Some attendees have also expressed disappointment in the EFM’s conference program this year, saying it lacked big name speakers and punch.


In the backdrop, many film and TV professionals are sympathetic to departing co-heads Chatrian and Rissenbeek and the challenges they faced, even if they think a change of guard will be good for the festival.

The Berlinale is seen as minefield in terms of its internal and external politics (a number of filmmakers this year lamented the focus on politics at press conferences) and the combination of Chatrian and Rissenbeek was not seen as an easy fit with rumours of them vying for equal billing and exposure.

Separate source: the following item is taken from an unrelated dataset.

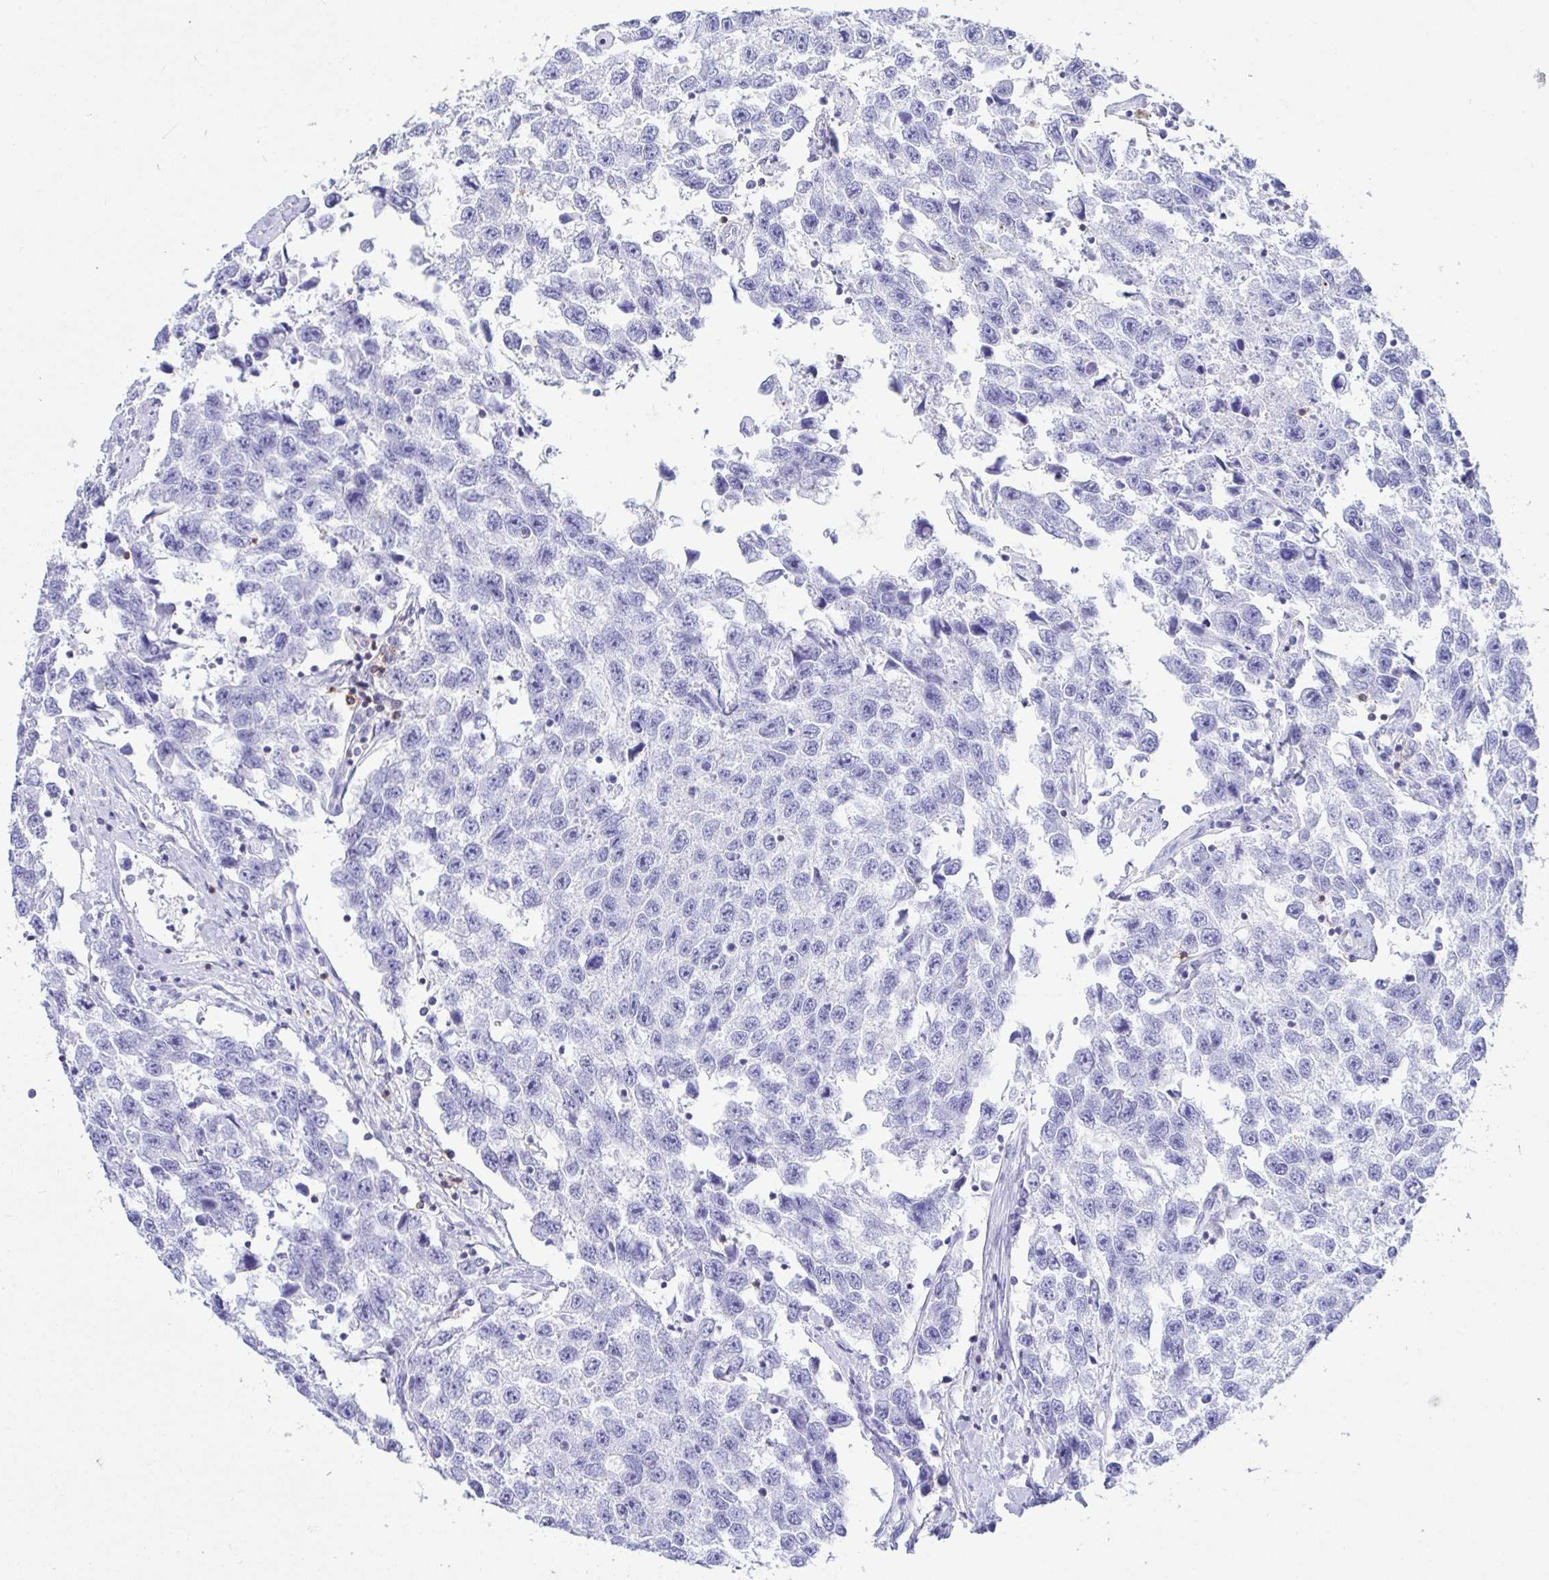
{"staining": {"intensity": "negative", "quantity": "none", "location": "none"}, "tissue": "testis cancer", "cell_type": "Tumor cells", "image_type": "cancer", "snomed": [{"axis": "morphology", "description": "Seminoma, NOS"}, {"axis": "topography", "description": "Testis"}], "caption": "The IHC photomicrograph has no significant expression in tumor cells of testis cancer (seminoma) tissue.", "gene": "CD5", "patient": {"sex": "male", "age": 33}}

The set-up of their predecessor Dieter Kosslick, in which his right-hand man Johannes Wachs worked behind the scenes making things happen, is also held up as a better management structure.

“Tricia Tuttle probably has her own people but if I were her, I would be on the phone to Johannes Wachs. You have to know people and the politics and then you have the Ministry of Culture on your back, and they’re terrible,” one well known German film veteran said.

“Claudia Roth (the German Culture Minister) is less interested in cinema – she likes carnivals, cabaret and music,” he claimed. “And the way they chopped Carlo off was just cheap”, he added, referring to the ministry’s handling of his exit which sparked a petition signed by 300 film professionals including Scorsese.

This exec suggested that Tuttle’s status as an outsider might work in her favor.

“It’s good that it’s not somebody from the German-speaking realm, and rather the English-speaking world. That was the challenge for Mariette coming from [export agency] German Films. People here already had expectations and prejudices and that didn’t help,” he said.

He added that Tuttle’s American roots – even if she has lived in the UK for much of her adult life – also make her a fitting choice given the fact the Berlinale was the brainchild of a U.S. officer stationed in Berlin with the Allied High Commission for Germany in 1950, who floated the idea and then secured U.S. backing for the first editions.

“The Berlinale was an American invention aimed at bringing back some light to the city as it rebuilt after the war,” he said.

But in a sign of just how challenging the position will be, and how divergent views are on the recipe for success, there are plenty of industry who believe it is essential for the Berlin boss to speak German. It was a sticking point for many when it came to Chatrian. “How many A-list festivals are run by people who can’t speak the local language?” one distribution vet mused.

As the 74th edition winds down, there are already growing expectations and requests piling up for Tuttle, who attended this year’s event on the down-low. The incoming director will have her work cut out as she prepares her inaugural festival, which will be a milestone edition, the Berlinale’s 75th.